■ **Data supplied**
****************************************

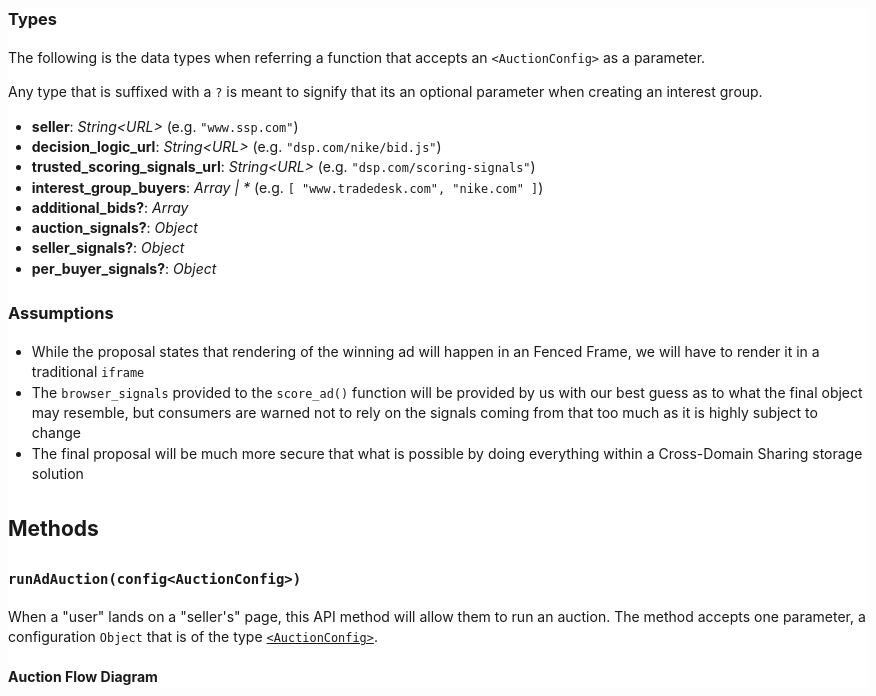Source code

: ### Types

The following is the data types when referring a function that accepts an `<AuctionConfig>` as a parameter.

Any type that is suffixed with a `?` is meant to signify that its an optional parameter when creating an interest group.

* **seller**: _String<URL\>_ (e.g. `"www.ssp.com"`)
* **decision_logic_url**: _String<URL\>_ (e.g. `"dsp.com/nike/bid.js"`)
* **trusted_scoring_signals_url**: _String<URL\>_ (e.g.  `"dsp.com/scoring-signals"`)
* **interest_group_buyers**: _Array<URL > | *_ (e.g. `[ "www.tradedesk.com", "nike.com" ]`)
* **additional_bids?**: _Array_
* **auction_signals?**: _Object_
* **seller_signals?**: _Object_
* **per_buyer_signals?**: _Object_

### Assumptions

* While the proposal states that rendering of the winning ad will happen in an Fenced Frame, we will have to render it in a traditional `iframe`
* The `browser_signals` provided to the `score_ad()` function will be provided by us with our best guess as to what the final object may resemble, but consumers are warned not to rely on the signals coming from that too much as it is highly subject to change
* The final proposal will be much more secure that what is possible by doing everything within a Cross-Domain Sharing storage solution

## Methods

### `runAdAuction(config<AuctionConfig>)`

When a "user" lands on a "seller's" page, this API method will allow them to run an auction.  The method accepts one parameter, a configuration `Object` that is of the type [`<AuctionConfig>`](#types).

#### Auction Flow Diagram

****************************************

Your answer must be an exact copy of the listing, minus its pictures.

Source code

: ### Types

The following is the data types when referring a function that accepts an `<AuctionConfig>` as a parameter.

Any type that is suffixed with a `?` is meant to signify that its an optional parameter when creating an interest group.

* **seller**: _String<URL\>_ (e.g. `"www.ssp.com"`)
* **decision_logic_url**: _String<URL\>_ (e.g. `"dsp.com/nike/bid.js"`)
* **trusted_scoring_signals_url**: _String<URL\>_ (e.g.  `"dsp.com/scoring-signals"`)
* **interest_group_buyers**: _Array<URL > | *_ (e.g. `[ "www.tradedesk.com", "nike.com" ]`)
* **additional_bids?**: _Array_
* **auction_signals?**: _Object_
* **seller_signals?**: _Object_
* **per_buyer_signals?**: _Object_

### Assumptions

* While the proposal states that rendering of the winning ad will happen in an Fenced Frame, we will have to render it in a traditional `iframe`
* The `browser_signals` provided to the `score_ad()` function will be provided by us with our best guess as to what the final object may resemble, but consumers are warned not to rely on the signals coming from that too much as it is highly subject to change
* The final proposal will be much more secure that what is possible by doing everything within a Cross-Domain Sharing storage solution

## Methods

### `runAdAuction(config<AuctionConfig>)`

When a "user" lands on a "seller's" page, this API method will allow them to run an auction.  The method accepts one parameter, a configuration `Object` that is of the type [`<AuctionConfig>`](#types).

#### Auction Flow Diagram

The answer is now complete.